Articles

Burberry profit warning

By Smart Currency April 14th, 2016

Burberry profit warning | Smart Currency Business

Shares in Burberry go cold as its coats and scarves fail to bring in the Chinese buyers.

 

Shares at the fashion label Burberry fell more than 8% at the start of trading today as it warned that profits would be even lower than its reduced expectations for this year
The company blamed “an external environment that remains challenging for luxury,” for revenues that fell 5% in the final quarter of 2015 against an expected fall of 1.4%. Chief executive Christopher Bailey said, however, that the company is “making good progress with developing enhanced future productivity and efficiency plans.” Some analysts were doubtful that much could be improved, however, given that Burberry is already known for its effective and efficient online sales focus.

The cause of Burberry’s problems appears to be a change in the buying habits of wealthy Chinese, who have taken up Japan as their favoured shopping destination rather than Hong Kong. This is despite a fall in the value of the Japanese yen (JPY) against the Chinese yuan (CNY). Burberry has very few Japanese stores and outlets, and the country accounts for just 2% of Burberry’s sales against a more usual average among luxury brands of 10%.

Burberry does have around 65 stores and outlets in China (out of 400 worldwide), and these have also been effected by China’s stalling economy.

Burberry’s share value is currently at around 1,260 pence, a fall of 6% on the day and nearly 30% on the year.
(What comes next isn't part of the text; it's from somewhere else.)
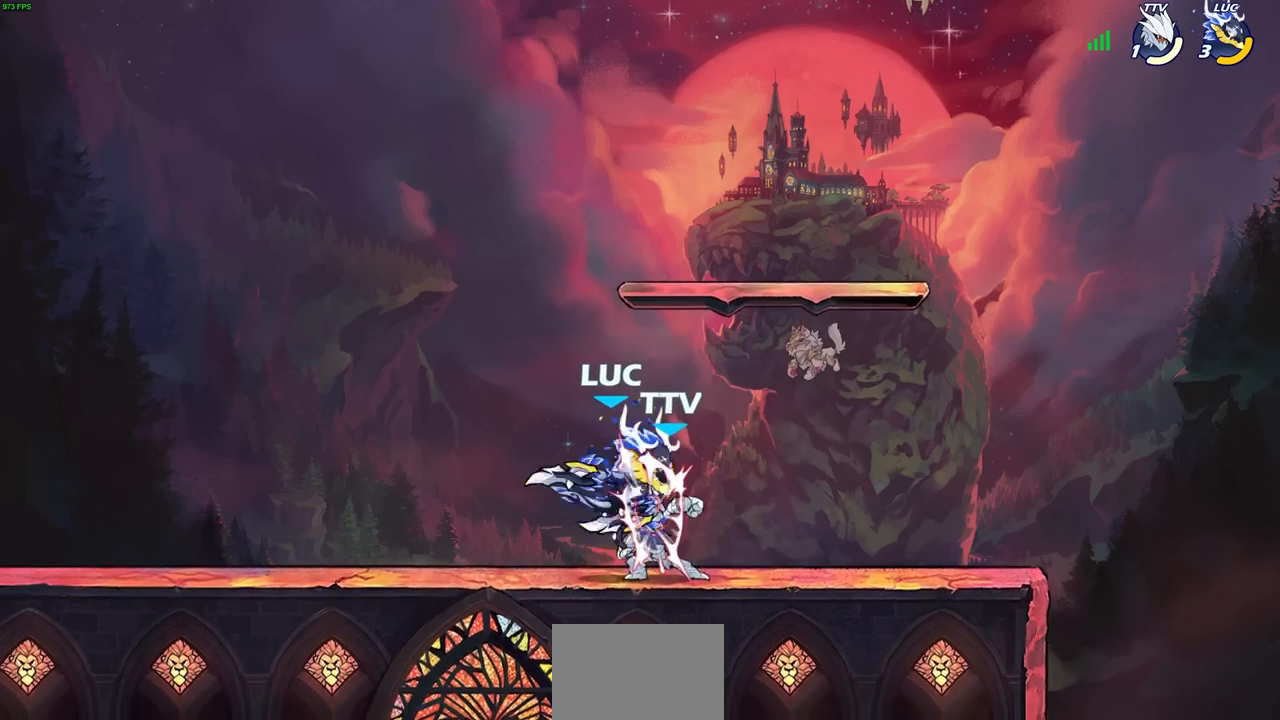
{"buttons": [], "left_stick": "center", "right_stick": "center", "events": []}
In March, Burberry was trading at 1,450, boosted by news that a takeover appeared to be imminent when an anonymous buyer built up a stake. That came to nothing and the previous gradual fall in share values continued, from a high of 1,900 in February 2015.

As an exporter from Britain, the more recent fall in sterling should help Burberry, says Alex Bennett, fashion business specialist at Smart Currency: “But any global brand such as Burberry, whether large or small, that makes sales in both the USA and Asia, is subject to currency risk and should be looking at protecting themselves with a currency exchange strategy, such as a forward contract.”